→ **Text under study**:
----------------

The opinion of the court was delivered by: Harold A. Ackerman, District Judge.
DEFENDANT'S MOTION FOR SUMMARY JUDGMENT/PLAINTIFF'S
CROSS-MOTION FOR PARTIAL SUMMARY JUDGMENT
On May 24, 1989, the plaintiffs, Public Interest Research
Group of New Jersey, Inc. ("NJPIRG"), and Friends of the Earth,
Inc. ("FOE"), filed this citizens' suit against the defendant,
GAF Corporation ("GAF"), under Section 505 of the Federal Water
Pollution Control Act, 33 U.S.C. § 1365*fn1 (the "Clean Water
Act"). The complaint was filed subsequent to the expiration of
sixty days following the issuance of the plaintiffs' notice of
intent to sue GAF.*fn2 In the one-count complaint, the
plaintiffs allege that beginning in August 1985, and running
through March, 1989, GAF violated certain effluent limitations
contained in the permits issued to it by the
New Jersey Department of Environmental Protection (the "DEP"),
under the authority delegated to the DEP by the Administrator
of the Environmental Protection Agency, (the "EPA").
See Complaint, filed May 24, 1989, paras. 14, 15, and Exhibit
B.*fn3 The plaintiffs further allege that "neither EPA nor DEP
has commenced an administrative civil penalty action . . . to
redress the violations prior to the issuance of the March 21,
1989 notice letter." Id. para. 4.

----------------

→ **Source material**:
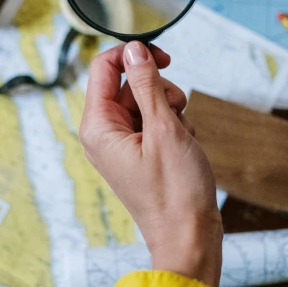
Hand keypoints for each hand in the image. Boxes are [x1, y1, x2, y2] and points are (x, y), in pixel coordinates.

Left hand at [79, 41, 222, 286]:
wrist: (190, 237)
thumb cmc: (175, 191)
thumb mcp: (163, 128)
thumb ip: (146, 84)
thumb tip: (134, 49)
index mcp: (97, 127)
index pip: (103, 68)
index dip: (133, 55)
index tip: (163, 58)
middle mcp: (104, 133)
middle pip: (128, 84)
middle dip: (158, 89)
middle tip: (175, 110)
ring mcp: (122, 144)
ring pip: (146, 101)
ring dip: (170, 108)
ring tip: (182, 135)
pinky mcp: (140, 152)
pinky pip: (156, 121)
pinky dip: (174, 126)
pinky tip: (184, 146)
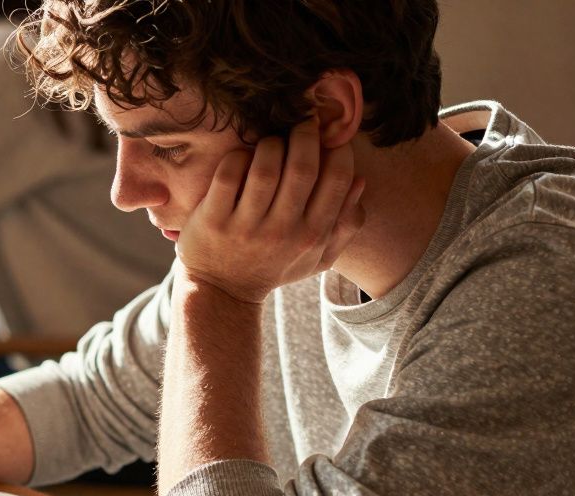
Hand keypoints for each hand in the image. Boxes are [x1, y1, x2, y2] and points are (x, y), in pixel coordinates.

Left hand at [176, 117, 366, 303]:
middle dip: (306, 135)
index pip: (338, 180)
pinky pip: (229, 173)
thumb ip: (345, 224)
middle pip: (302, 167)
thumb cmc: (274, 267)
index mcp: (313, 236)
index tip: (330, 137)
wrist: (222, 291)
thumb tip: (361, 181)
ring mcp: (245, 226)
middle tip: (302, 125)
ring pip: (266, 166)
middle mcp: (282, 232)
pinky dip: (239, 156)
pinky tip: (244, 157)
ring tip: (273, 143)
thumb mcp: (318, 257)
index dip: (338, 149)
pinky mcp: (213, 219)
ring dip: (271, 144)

----------------

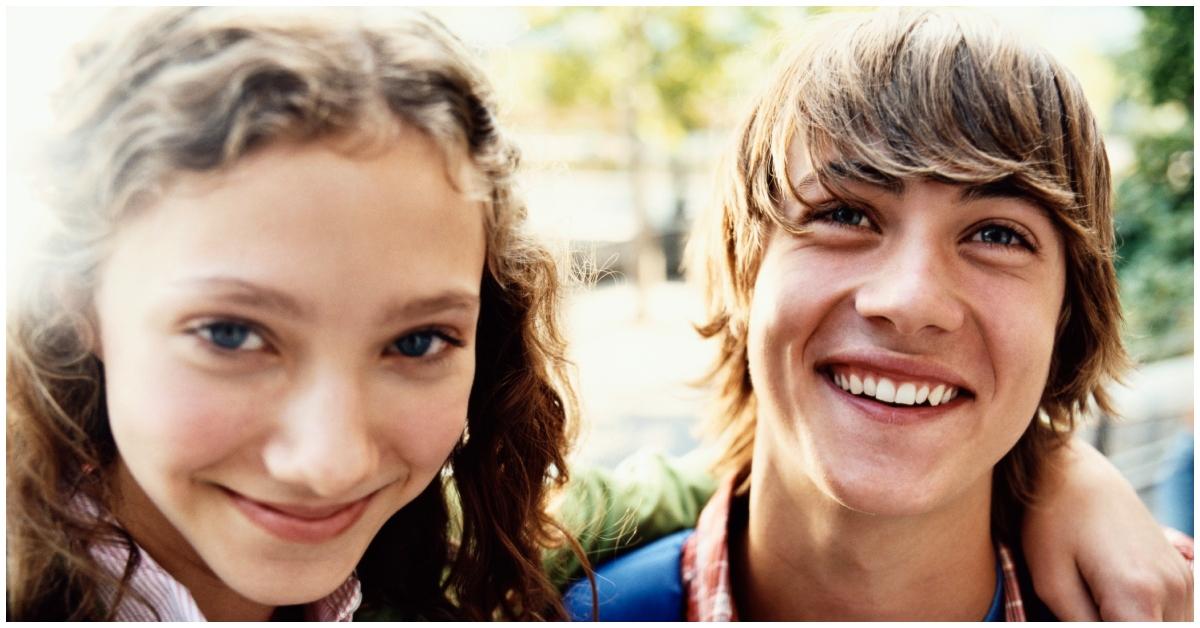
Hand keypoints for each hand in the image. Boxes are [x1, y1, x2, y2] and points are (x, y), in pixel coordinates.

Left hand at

----------------

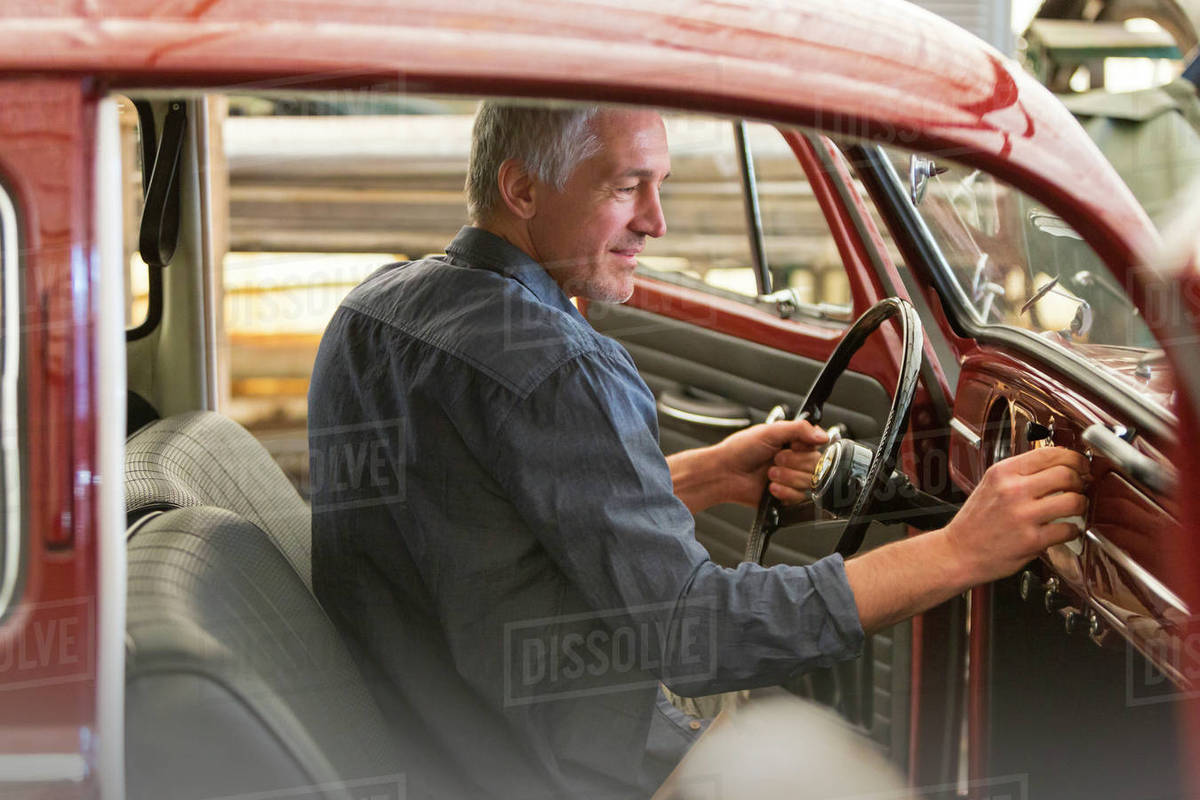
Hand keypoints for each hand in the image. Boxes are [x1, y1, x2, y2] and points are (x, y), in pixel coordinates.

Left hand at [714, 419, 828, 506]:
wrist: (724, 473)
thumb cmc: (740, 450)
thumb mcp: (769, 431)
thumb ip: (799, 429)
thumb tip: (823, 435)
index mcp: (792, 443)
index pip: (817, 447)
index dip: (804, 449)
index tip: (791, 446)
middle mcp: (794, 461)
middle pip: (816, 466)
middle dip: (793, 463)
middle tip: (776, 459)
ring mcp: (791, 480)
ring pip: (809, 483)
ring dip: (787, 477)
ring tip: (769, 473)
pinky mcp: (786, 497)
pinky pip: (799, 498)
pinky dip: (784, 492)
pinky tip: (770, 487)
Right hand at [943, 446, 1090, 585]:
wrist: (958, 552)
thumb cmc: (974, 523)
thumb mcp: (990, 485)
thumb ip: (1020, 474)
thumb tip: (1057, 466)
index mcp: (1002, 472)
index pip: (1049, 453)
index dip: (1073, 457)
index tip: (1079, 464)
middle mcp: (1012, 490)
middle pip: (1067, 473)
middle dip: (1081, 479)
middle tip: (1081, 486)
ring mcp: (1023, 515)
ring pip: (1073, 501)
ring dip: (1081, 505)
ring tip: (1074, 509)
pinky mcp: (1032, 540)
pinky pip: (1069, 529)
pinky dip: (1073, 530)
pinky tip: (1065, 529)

----------------

Summarize the court opinion excerpt in two sentences.

→ **Answer space**:
On May 24, 1989, after the sixty days following their notice of intent to sue had expired, the Public Interest Research Group of New Jersey and Friends of the Earth filed a citizens' suit against GAF Corporation under Section 505 of the Clean Water Act. Their one-count complaint alleges that from August 1985 through March 1989 GAF violated effluent limitations in permits issued to it by the New Jersey Department of Environmental Protection, and that neither that department nor the EPA had begun an administrative civil penalty action over the violations before the March 21, 1989 notice letter.